- [Tasks]:
(1) Read the passage on triage mode and decide whether each statement agrees with it: (a) the writer's most immediate disaster gets attention first; (b) the writer would settle for a cheap flashlight; (c) lately the writer has paid attention mostly to blessings. For each, answer yes or no and quote the deciding words.
(2) Rewrite the passage on triage mode from "Honestly, if I" up to and including "enjoying Him forever.", putting "bold" in place of "radical".
(3) Extend the passage on triage mode, picking up after its final sentence.

- [Provided passage]:
I don’t use the word thrive very often…I don’t even use the word survive very often.  I’m kind of in triage mode – that’s the phrase I use a lot.

Just living in triage mode…the most immediate disaster gets my attention first…the loudest complaint, the biggest boo-boo, the nearest deadline, and sometimes the easiest fix…if I’m honest.

And sometimes, living in triage mode means that the most important stuff doesn’t get met…it isn’t a good place to live.

Believe me.

I’ve been trying to figure out how to get out of it, but it appears to me right now that the only way is to walk through it…sometimes it seems like it’s getting darker rather than lighter though.

Darker?  I don’t want to do darker….bring on the spotlight!  Goodness, I’d take a flashlight…the little $1 one from Walmart.  Just a little light for the path again…

I’m tripping over angry, falling over frustrated, crashing into overwhelmed, and washing out over weariness.

Honestly, if I stub my toe one more time…

But what if…what if I’m called to something more than thriving or surviving?

What if I’m called to something not even in the same category?  Something radical?

Something like blessing?

What if my life is about blessing?

Blessing God….glorifying God and enjoying Him forever.

How do I do that in this?

This messy life.  This life full of tumult and tears.  This sleepless, exhausting life.  This life full of endless to-dos, responsibilities, expectations, and needs.  This life…

This life full of children…noisy, scruffy, feisty children who I love desperately.

This life full of home…untidy, laundry-full, dishes-full, wonky-floored home that I’m ever so thankful for.

This life of work…stressful, endless demands, difficult situation work that provides for my family.

This life of finances…busted budgets, fearful feelings, and exorbitant expenses that God always seems to work through.

This life of family…missing, needing, and loving family.

This life of friends….missing, needing and loving friends too.

This life of busyness…frantic, never-ceasing activity that blesses my children with fellowship, encouragement, and strength.

This life…this life is full of blessings.  It’s how I look at them that seems to make the difference.  It’s what I pay attention to…lately, I’ve pretty much only paid attention to my troubles.

Even my blessings have often seemed like HUGE burdens more than anything else lately.  Ever felt that way?

- [Data excerpt]:
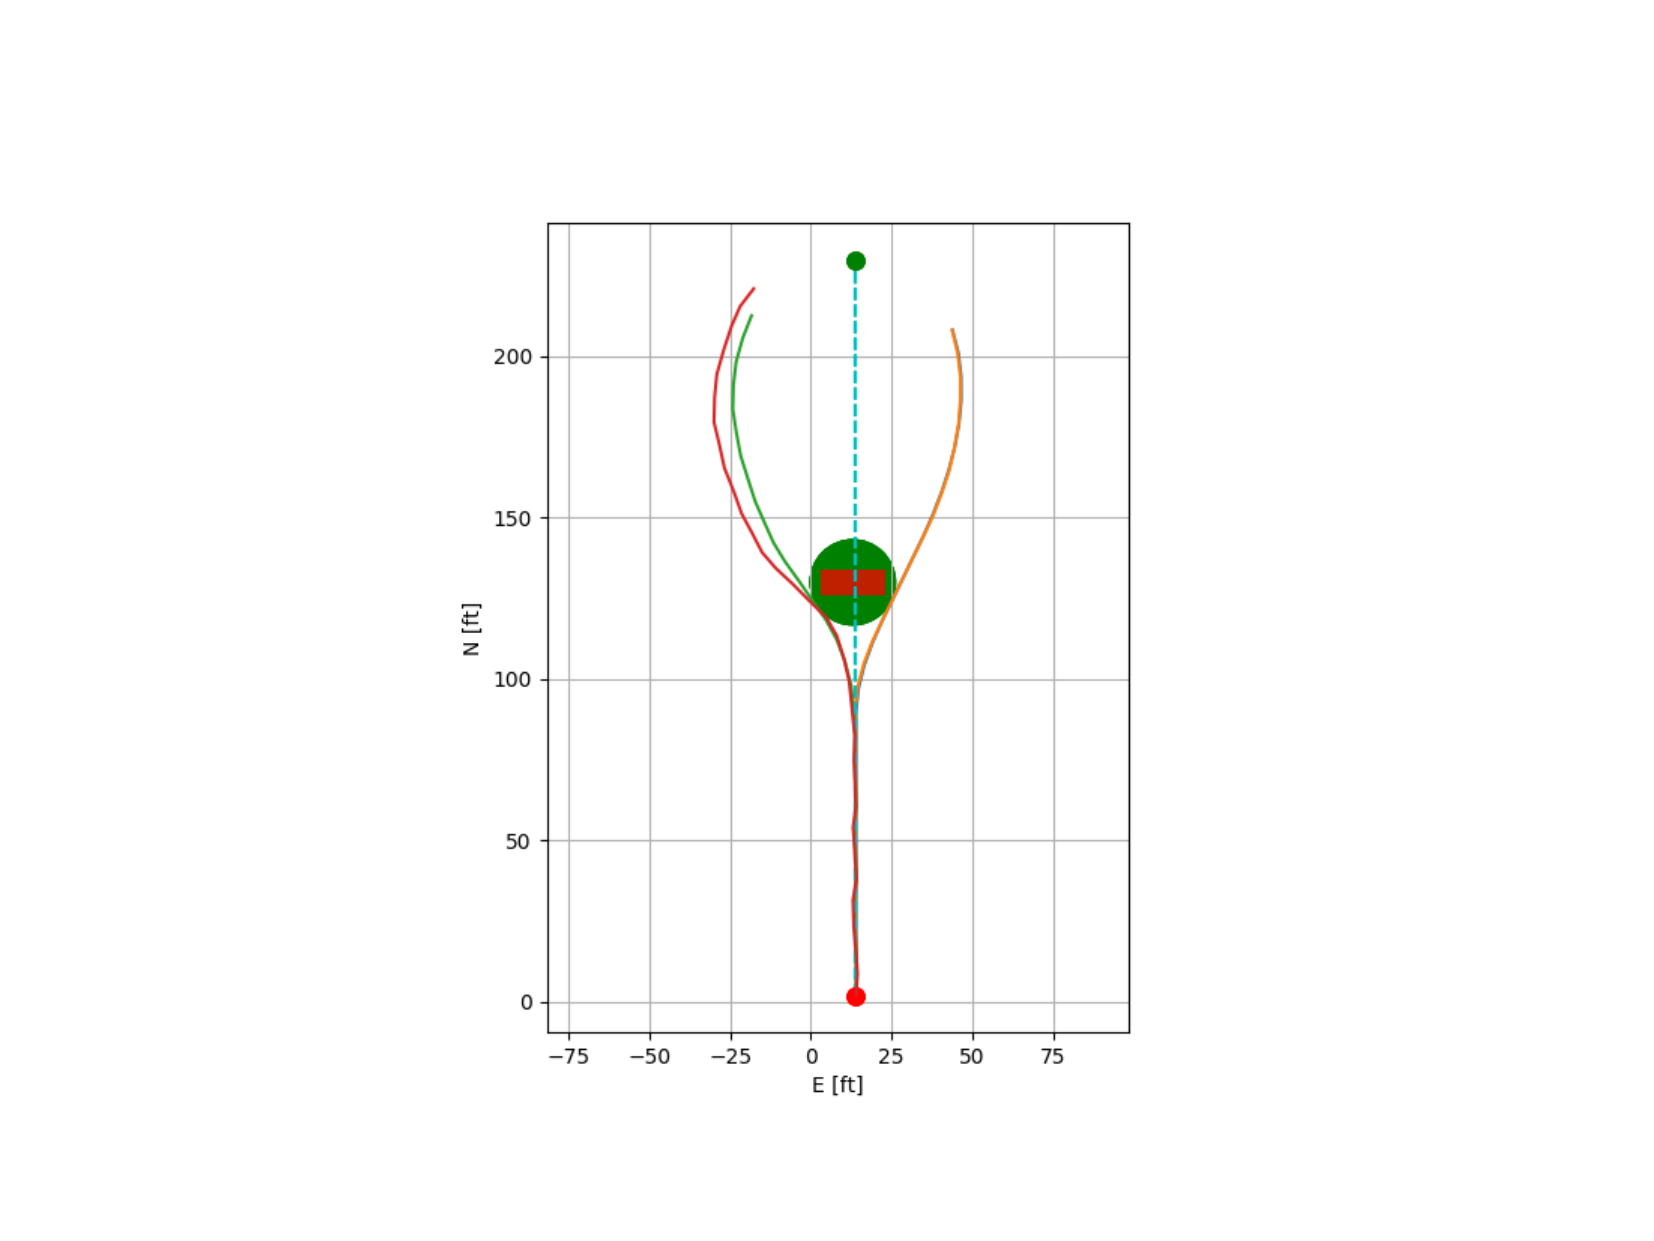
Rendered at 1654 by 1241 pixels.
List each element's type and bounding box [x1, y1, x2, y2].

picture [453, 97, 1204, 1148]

- [Outputs]:
(1)
(a) Yes: "the most immediate disaster gets my attention first"
(b) Yes: "I’d take a flashlight…the little $1 one from Walmart."
(c) No: "lately, I’ve pretty much only paid attention to my troubles."

(2)
Honestly, if I stub my toe one more time…

But what if…what if I’m called to something more than thriving or surviving?

What if I’m called to something not even in the same category?  Something bold?

Something like blessing?

What if my life is about blessing?

Blessing God….glorifying God and enjoying Him forever.

(3)
No wonder I can’t get my head in the game.

No wonder I’m always feeling on the verge of a nervous breakdown.

I keep trying to do all this stuff in my own strength…as if to prove that I can.  Maybe to show myself worthy of…I don’t even know what.  Worthy of love? Worthy of admiration?  Just plain worthy?

Maybe I just want to be strong.  So often I feel so weak, but honestly if someone wanted to step in and “save” me from all this stress I’d take it.

Wait a minute…

There are some verses about that…

Cast all your anxiety on him because he cares for you.  1 Peter 5:7

Cast your cares on the LORD and he will sustain you; he will never let the righteous be shaken.  Psalm 55:22

Come to me, all you who are weary and burdened, and I will give you rest. Take my yoke upon you and learn from me, for I am gentle and humble in heart, and you will find rest for your souls. For my yoke is easy and my burden is light.  Matthew 11:28-30

I have a Savior and He says to give it all to Him and the burden I get back is easy and light.

Oh my goodness!  How awesome does easy and light sound right now?!?

So practically speaking, how do I do easy and light when all heck seems to be breaking loose every other day in some area of my life…(wish I was exaggerating.)

All I can say is that I think it all has to do with my focus and my attitude.

If I can please remember that the Lord loves me and that HE DOES HAVE A PLAN in all of this and HE does want to help, provide, and care for me.

If I can please acknowledge with my attitude that Jesus is my Savior in all areas of my life.  He cares about everything.  He didn’t just check off the Savior box when He died on the cross.  He is the Savior of every second of my day.

Why can’t I live like I know that?  The gospel isn’t just for getting me into heaven…it’s for me every day.  It’s not just for life after death…it’s for life before death.  It’s for a life of thriving not just surviving (there I said it) not just hanging by a thread until heaven.

It’s a life of blessings because I have a big God and wonderful Savior.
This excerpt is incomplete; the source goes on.